Note: this is not so much of an issue since we knocked down and rebuilt several years ago and the new house is considerably quieter.


----------



## rubberbudgie (Mar 5, 2016)

willis7469 said:


> It definitely looks better. Im still gonna lean toward an electronic anomaly though, since the same basic shape of the graph is still there. I'm wondering if, and what, and how the "movie" or "music" movie modes effect the output signal. Have you measured them against each other? The drop at 40 won't change since that seems to be the roll off point and nothing will change that. But the area between 40 and 80 seems to be something like a dual XO, or "sound mode", or something like that. Maybe even amp or driver failure? In any case, I'd recommend an upgrade if you have budget to work with as 40hz is way to high for any "subwoofer". Do you have a friend you could borrow one from just to measure?
> I'm guessing your using ASIO since you have channel selection?I use to use 3.5 to RCA. It works fine but I've had more consistent results with hdmi. I don't use ASIO so I can't offer anything there. Also make sure you don't have any EQ engaged in the PC. I found out the hard way that I had one engaged and it messed up all my measurements.

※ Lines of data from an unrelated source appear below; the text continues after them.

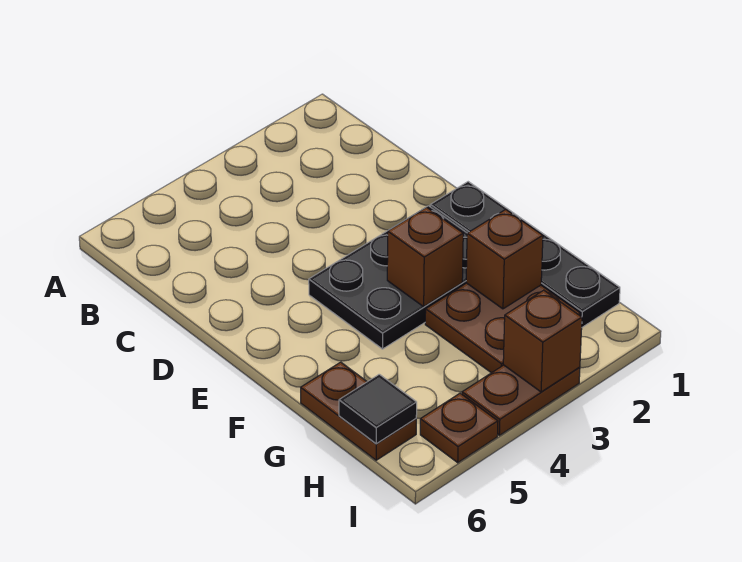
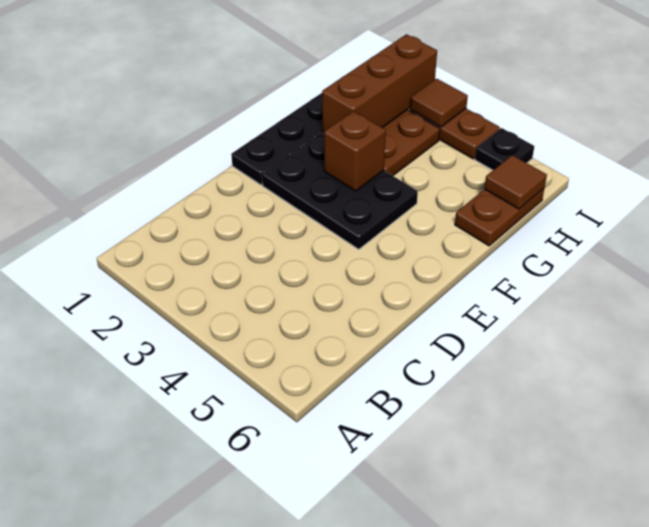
brown brick G2 level 2 -> brown brick G2:I2 level 2
black tile H6 level 2 -> brown tile H6 level 2
brown brick I3 level 2 -> brown tile I3 level 2
brown plate I5 level 1 -> black plate I5 level 1

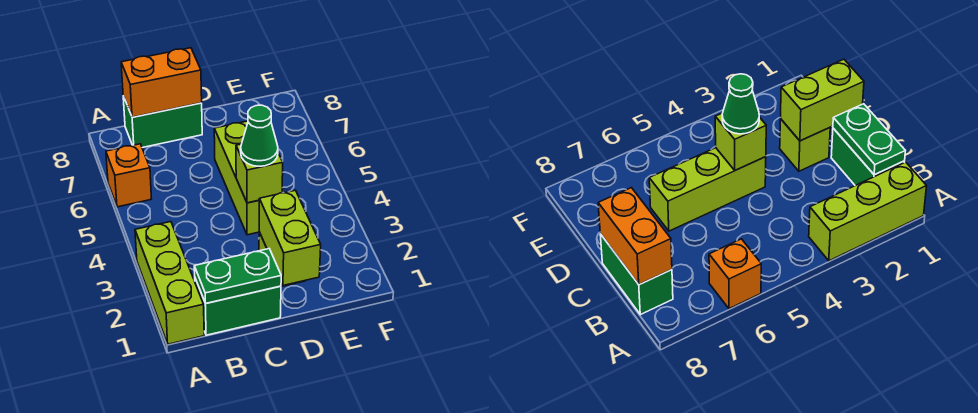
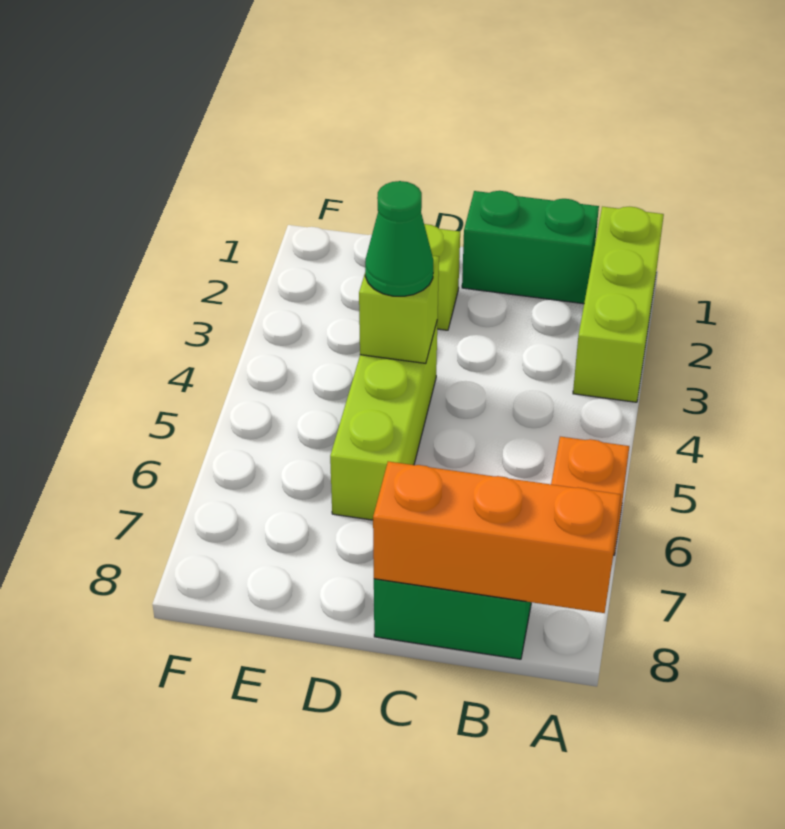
green plate B1:C1 level 2 -> none
orange brick B8:C8 level 2 -> orange brick A8:C8 level 2
lime brick D1:D2 level 2 -> none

I have compared movie and music modes and movie mode follows the exact same as music only it is a few db higher.
I have been using HDMI from my laptop for testing and selecting channel 4 when doing my sub tests. I've done some testing using Channel 1 (Front left) with Channel 2 (Front Right) as the reference so I can get a Stereo signal to test with but the results are pretty much the same.
I've been doing some research on the AVR and there is mention of an LFE issue with HDMI so I'm going to keep looking and see if it could be related.

The AVR is due for replacement but other than the XO issue it performs like a champ so it would be good to try and see what's up with it.

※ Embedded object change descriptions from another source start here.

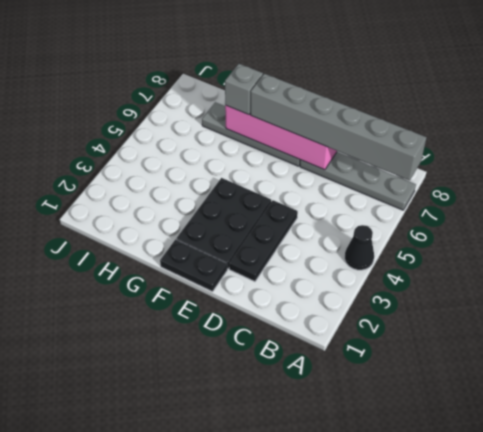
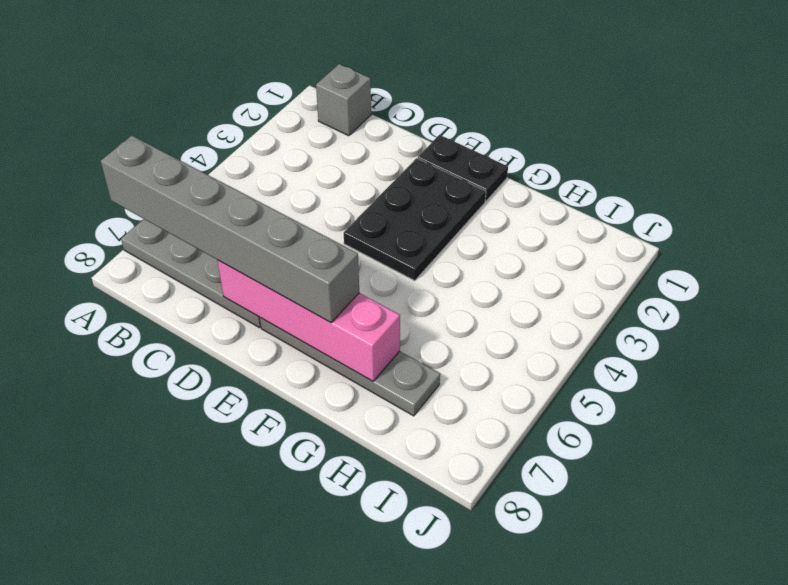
black cone A4 level 1 -> none
black plate D2:D4 level 1 -> none
grey brick G7 level 3 -> grey brick B1 level 1

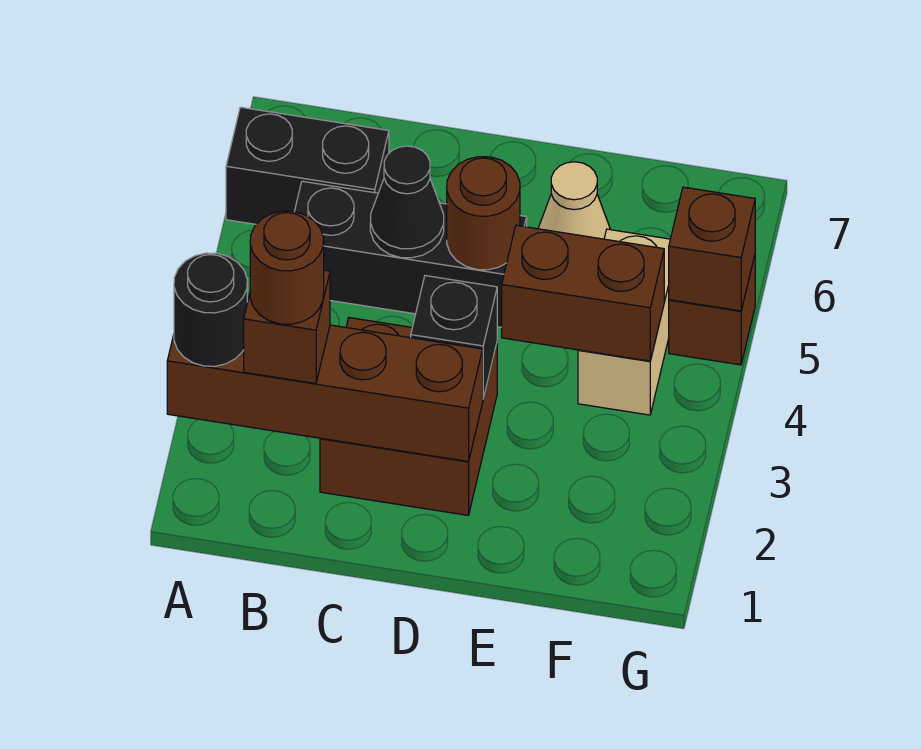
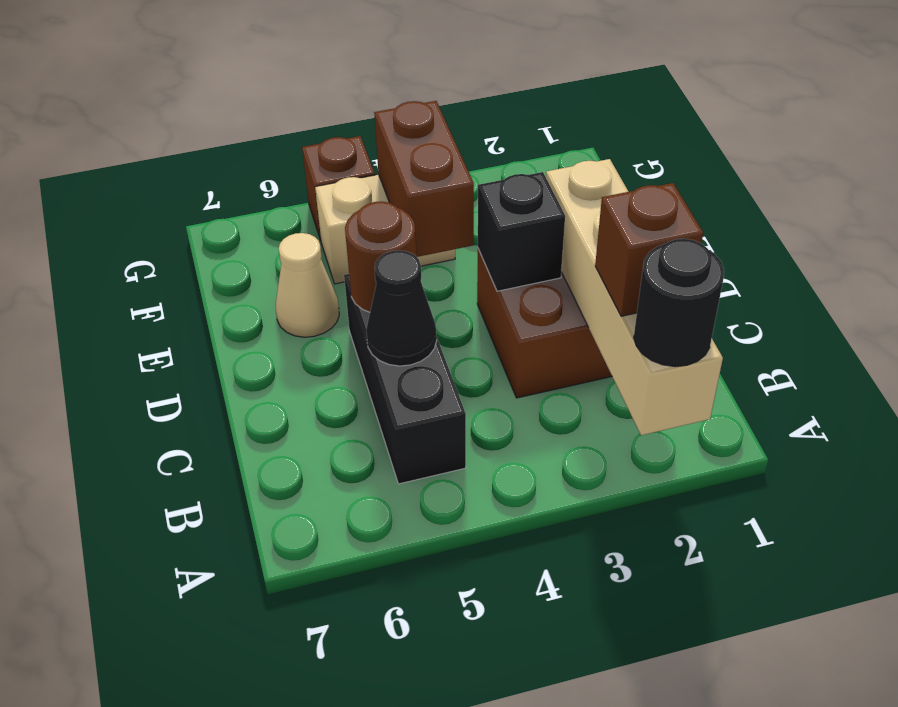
brown brick A2:D2 level 2 -> tan brick A2:D2 level 2
black brick A6:B6 level 1 -> none
brown round brick B2 level 4 -> none
brown brick G5 level 2 -> none

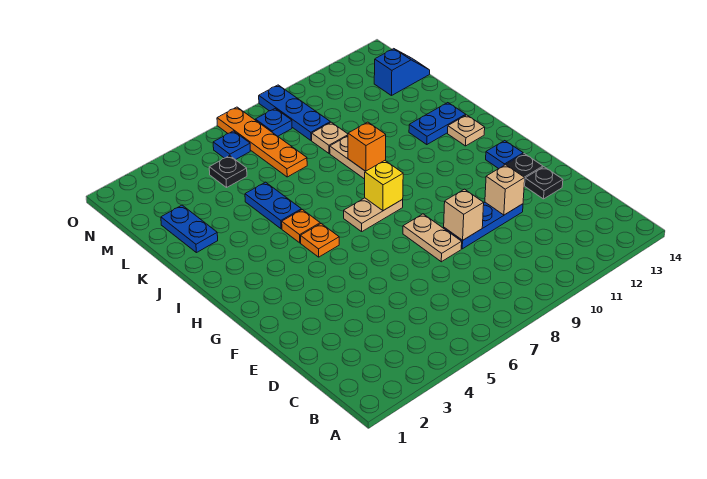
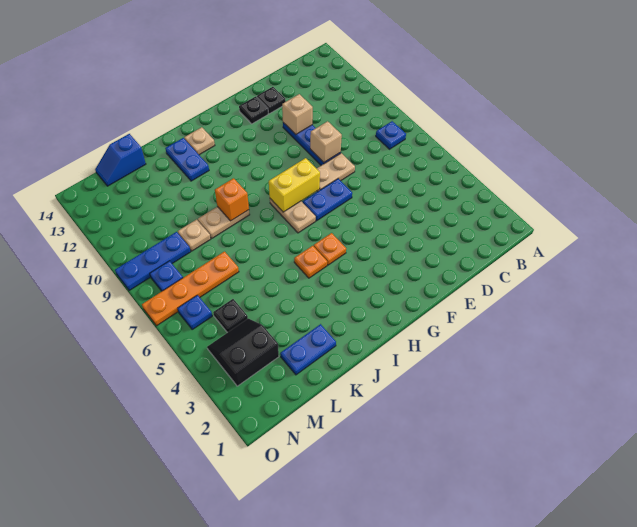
blue plate G13 level 1 -> blue plate B8 level 1
yellow brick H8 level 2 -> yellow brick G8:H8 level 2
blue plate J5:K5 level 1 -> blue plate F7:G7 level 1
none -> black slope M3:N4 level 1 top 3
blue slope M13:M14 level 1 top 13 -> blue slope L14:M14 level 1 top L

I am going to borrow one of my mates subwoofers to test with to see if it's my sub causing the issue, I will report back when I have some more results.



tonyvdb said:


> In one of your first posts you said that the graph is sub only no mains? If that is the case your graph should not be showing much if anything above 110Hz. Something is amiss...either your crossover is not doing anything or you have a lot of background noise in the room. Are you certain that the calibration file is correct?


You are right in that the crossover isn't doing anything. I can set it to 40hz or 200hz and the readings are the same. 
Do you mean the Mic calibration or the sound card calibration? Mic calibration file was downloaded from minidsp so I am assuming it's correct.



robbo266317 said:


> I always use REW in RTA mode, with no signal going to the amp, before I do a measurement to see where the noise floor is in relation to the signal I am measuring.
> 
> Note: this is not so much of an issue since we knocked down and rebuilt several years ago and the new house is considerably quieter.


I did the same thing using RTA and my noise floor is around the 55 - 60db mark.


----------



## ocramida (Apr 26, 2016)

rubberbudgie said:


> I have compared movie and music modes and movie mode follows the exact same as music only it is a few db higher.
> I have been using HDMI from my laptop for testing and selecting channel 4 when doing my sub tests. I've done some testing using Channel 1 (Front left) with Channel 2 (Front Right) as the reference so I can get a Stereo signal to test with but the results are pretty much the same.
> I've been doing some research on the AVR and there is mention of an LFE issue with HDMI so I'm going to keep looking and see if it could be related.
> 
> ...


Hi 

So did you ever get to the bottom of this. I'm seeing the same phenomena where my xover doesn't seem to be doing anything. My nulls are at 40 and 60 HZ, while my sub is flat up to 40.

I'm using a PowerSound Sub.


----------